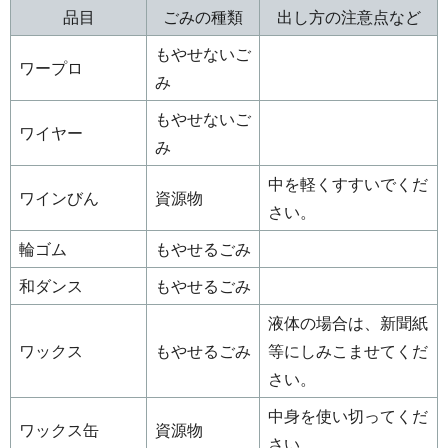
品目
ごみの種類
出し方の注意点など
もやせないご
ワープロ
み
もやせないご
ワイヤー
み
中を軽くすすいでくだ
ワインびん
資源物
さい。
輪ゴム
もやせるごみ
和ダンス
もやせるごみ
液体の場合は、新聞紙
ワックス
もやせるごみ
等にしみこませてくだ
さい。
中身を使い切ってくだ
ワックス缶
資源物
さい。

•••

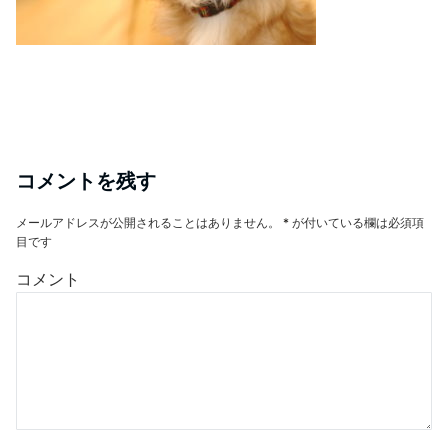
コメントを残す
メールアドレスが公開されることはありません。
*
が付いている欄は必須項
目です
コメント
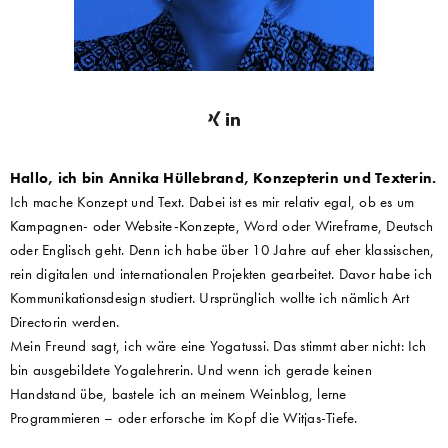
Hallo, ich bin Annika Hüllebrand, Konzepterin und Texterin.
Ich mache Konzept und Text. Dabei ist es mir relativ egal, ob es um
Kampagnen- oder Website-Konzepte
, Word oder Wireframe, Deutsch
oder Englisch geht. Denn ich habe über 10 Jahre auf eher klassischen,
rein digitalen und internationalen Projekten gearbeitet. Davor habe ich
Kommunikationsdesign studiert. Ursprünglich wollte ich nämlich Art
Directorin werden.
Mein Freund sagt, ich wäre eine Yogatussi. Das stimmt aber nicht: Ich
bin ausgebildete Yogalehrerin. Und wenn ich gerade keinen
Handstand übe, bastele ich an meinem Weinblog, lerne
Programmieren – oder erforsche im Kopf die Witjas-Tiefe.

•••

:: Written task ::
Spot the lines above that mention "habe" and copy them.

:: Solution to the exercise ::
oder Englisch geht. Denn ich habe über 10 Jahre auf eher klassischen,
rein digitalen und internationalen Projekten gearbeitet. Davor habe ich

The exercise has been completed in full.